▶ _WORK REQUEST_
Copy out the entries that follow exactly, leaving every picture behind.

=== DATA FOR PROCESSING ===

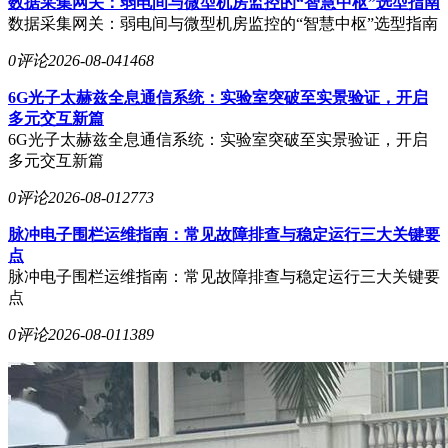
数据采集网关：弱电间与微型机房监控的“智慧中枢”选型指南
数据采集网关：弱电间与微型机房监控的“智慧中枢”选型指南
0评论
2026-08-04
1468
6G光子太赫兹全息通信系统：实验室突破至实景验证，开启
多元交互新篇
6G光子太赫兹全息通信系统：实验室突破至实景验证，开启
多元交互新篇
0评论
2026-08-01
2773
脉冲电子围栏运维指南：常见故障排查与稳定运行三大关键要
点
脉冲电子围栏运维指南：常见故障排查与稳定运行三大关键要
点
0评论
2026-08-01
1389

===

▶ _EXERCISE RESPONSE_
数据采集网关：弱电间与微型机房监控的“智慧中枢”选型指南
数据采集网关：弱电间与微型机房监控的“智慧中枢”选型指南
0评论
2026-08-04
1468
6G光子太赫兹全息通信系统：实验室突破至实景验证，开启
多元交互新篇
6G光子太赫兹全息通信系统：实验室突破至实景验证，开启
多元交互新篇
0评论
2026-08-01
2773
脉冲电子围栏运维指南：常见故障排查与稳定运行三大关键要
点
脉冲电子围栏运维指南：常见故障排查与稳定运行三大关键要
点
0评论
2026-08-01
1389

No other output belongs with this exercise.